**What is needed:**
Up to and including the line with "plate: none [467,425,569,451]", reproduce the listing below exactly, beginning at its first line.

**Records supplied:**
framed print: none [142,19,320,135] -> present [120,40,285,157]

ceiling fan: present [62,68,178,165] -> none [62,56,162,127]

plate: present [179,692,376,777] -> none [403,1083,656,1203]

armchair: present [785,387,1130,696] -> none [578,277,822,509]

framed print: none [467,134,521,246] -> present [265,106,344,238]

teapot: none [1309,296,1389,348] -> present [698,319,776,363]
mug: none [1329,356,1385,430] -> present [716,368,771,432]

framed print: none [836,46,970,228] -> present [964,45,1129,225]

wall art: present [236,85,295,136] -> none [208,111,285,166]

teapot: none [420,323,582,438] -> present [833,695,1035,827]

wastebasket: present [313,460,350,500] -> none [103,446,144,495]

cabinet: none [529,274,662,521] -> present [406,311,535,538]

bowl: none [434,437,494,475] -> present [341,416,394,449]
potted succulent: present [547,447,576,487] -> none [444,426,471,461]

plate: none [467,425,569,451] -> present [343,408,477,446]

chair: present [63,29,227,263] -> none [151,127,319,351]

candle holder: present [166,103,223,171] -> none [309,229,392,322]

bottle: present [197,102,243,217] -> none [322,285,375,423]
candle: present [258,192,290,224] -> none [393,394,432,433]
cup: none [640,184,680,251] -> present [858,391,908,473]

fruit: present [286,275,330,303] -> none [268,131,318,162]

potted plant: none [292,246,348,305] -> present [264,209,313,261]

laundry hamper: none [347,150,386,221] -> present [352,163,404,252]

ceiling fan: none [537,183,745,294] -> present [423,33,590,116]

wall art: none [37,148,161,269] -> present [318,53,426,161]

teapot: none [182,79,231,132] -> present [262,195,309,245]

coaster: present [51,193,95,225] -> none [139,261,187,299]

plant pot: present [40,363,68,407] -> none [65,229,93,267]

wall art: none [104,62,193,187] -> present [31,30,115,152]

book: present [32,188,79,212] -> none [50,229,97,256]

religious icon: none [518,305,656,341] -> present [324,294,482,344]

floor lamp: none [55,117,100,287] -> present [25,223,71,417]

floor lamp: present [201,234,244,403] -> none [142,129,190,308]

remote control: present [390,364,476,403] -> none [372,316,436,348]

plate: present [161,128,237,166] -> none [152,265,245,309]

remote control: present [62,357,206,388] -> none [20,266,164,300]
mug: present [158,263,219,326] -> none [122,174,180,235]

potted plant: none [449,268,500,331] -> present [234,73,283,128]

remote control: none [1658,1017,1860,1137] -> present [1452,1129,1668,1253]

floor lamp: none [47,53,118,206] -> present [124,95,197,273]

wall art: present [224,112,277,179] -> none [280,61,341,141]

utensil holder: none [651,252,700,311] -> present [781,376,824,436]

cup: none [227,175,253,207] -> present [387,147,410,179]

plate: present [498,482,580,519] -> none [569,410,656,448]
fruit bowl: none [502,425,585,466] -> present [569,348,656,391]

**Written reply:**
framed print: none [142,19,320,135] -> present [120,40,285,157]

ceiling fan: present [62,68,178,165] -> none [62,56,162,127]

plate: present [179,692,376,777] -> none [403,1083,656,1203]

armchair: present [785,387,1130,696] -> none [578,277,822,509]

framed print: none [467,134,521,246] -> present [265,106,344,238]

teapot: none [1309,296,1389,348] -> present [698,319,776,363]
mug: none [1329,356,1385,430] -> present [716,368,771,432]

framed print: none [836,46,970,228] -> present [964,45,1129,225]

wall art: present [236,85,295,136] -> none [208,111,285,166]

teapot: none [420,323,582,438] -> present [833,695,1035,827]

wastebasket: present [313,460,350,500] -> none [103,446,144,495]

cabinet: none [529,274,662,521] -> present [406,311,535,538]

bowl: none [434,437,494,475] -> present [341,416,394,449]
potted succulent: present [547,447,576,487] -> none [444,426,471,461]

plate: none [467,425,569,451] -> present [343,408,477,446]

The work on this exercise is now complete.